How to complete this task = Retype exactly the span of lines below from the one with "25 de noviembre de 2024" through the one with "Вышедший в годы". Do not include pictures.

§

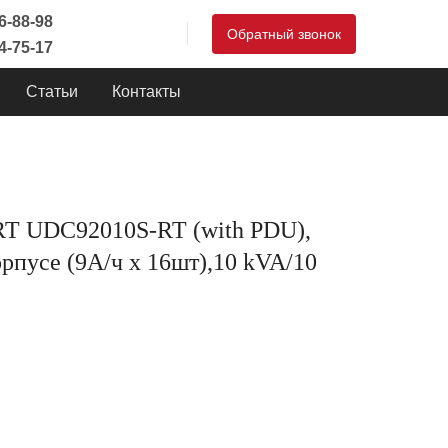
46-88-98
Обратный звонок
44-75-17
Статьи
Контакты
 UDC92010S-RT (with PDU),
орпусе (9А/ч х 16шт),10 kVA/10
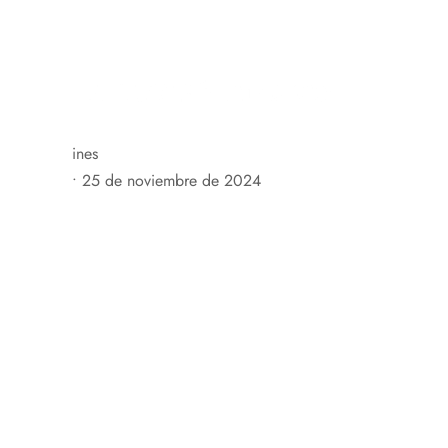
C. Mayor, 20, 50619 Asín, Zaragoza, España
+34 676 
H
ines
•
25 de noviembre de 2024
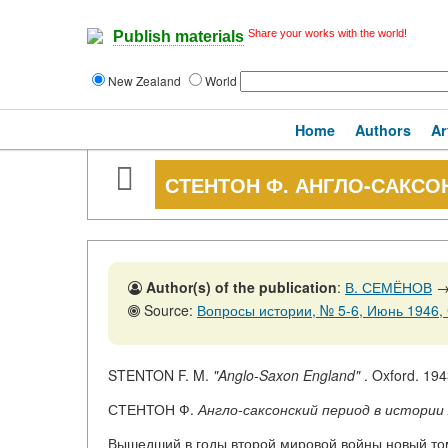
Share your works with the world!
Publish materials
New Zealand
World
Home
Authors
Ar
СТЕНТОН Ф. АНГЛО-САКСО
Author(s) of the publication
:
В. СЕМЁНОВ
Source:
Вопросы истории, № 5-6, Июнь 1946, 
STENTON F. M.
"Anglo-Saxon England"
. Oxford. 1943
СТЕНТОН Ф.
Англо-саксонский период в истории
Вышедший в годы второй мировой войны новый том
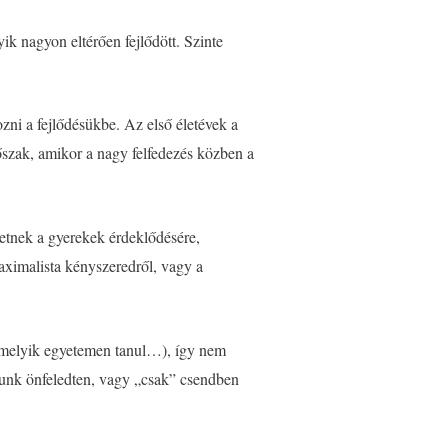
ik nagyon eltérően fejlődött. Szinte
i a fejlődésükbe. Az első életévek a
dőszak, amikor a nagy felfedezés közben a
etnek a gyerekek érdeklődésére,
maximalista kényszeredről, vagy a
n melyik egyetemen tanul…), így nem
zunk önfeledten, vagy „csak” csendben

§

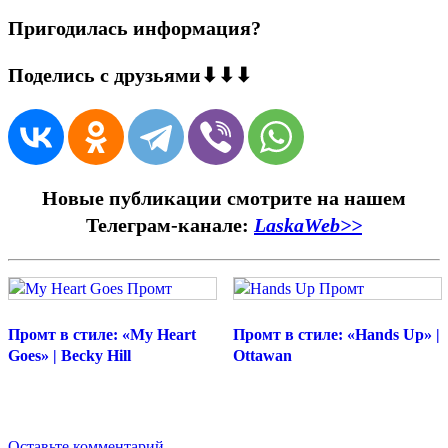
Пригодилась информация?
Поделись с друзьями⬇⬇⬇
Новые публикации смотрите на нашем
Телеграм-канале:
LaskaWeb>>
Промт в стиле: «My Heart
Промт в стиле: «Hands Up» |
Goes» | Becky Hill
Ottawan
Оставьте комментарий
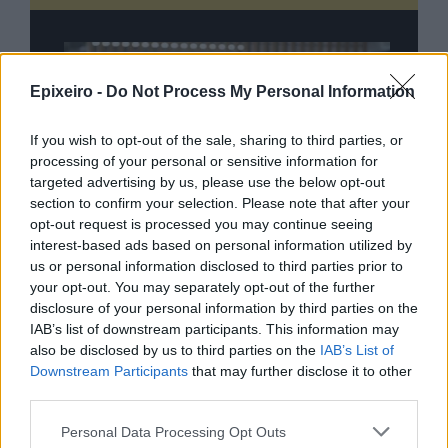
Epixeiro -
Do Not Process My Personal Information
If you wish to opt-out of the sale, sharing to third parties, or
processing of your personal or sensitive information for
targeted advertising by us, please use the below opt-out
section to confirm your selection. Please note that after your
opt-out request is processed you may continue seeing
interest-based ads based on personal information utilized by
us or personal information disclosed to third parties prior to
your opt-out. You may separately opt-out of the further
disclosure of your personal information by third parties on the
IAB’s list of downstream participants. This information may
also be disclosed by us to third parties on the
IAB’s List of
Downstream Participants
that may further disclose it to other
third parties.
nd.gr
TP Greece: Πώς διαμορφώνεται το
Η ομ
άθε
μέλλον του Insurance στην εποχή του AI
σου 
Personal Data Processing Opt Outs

§

Response =
25 de noviembre de 2024
Share your works with the world!
Publish materials
New Zealand
World
Home
Authors
Ar
СТЕНТОН Ф. АНГЛО-САКСО
Author(s) of the publication
:
В. СЕМЁНОВ
Source:
Вопросы истории, № 5-6, Июнь 1946, 
STENTON F. M.
"Anglo-Saxon England"
. Oxford. 1943
СТЕНТОН Ф.
Англо-саксонский период в истории
Вышедший в годы второй мировой войны новый том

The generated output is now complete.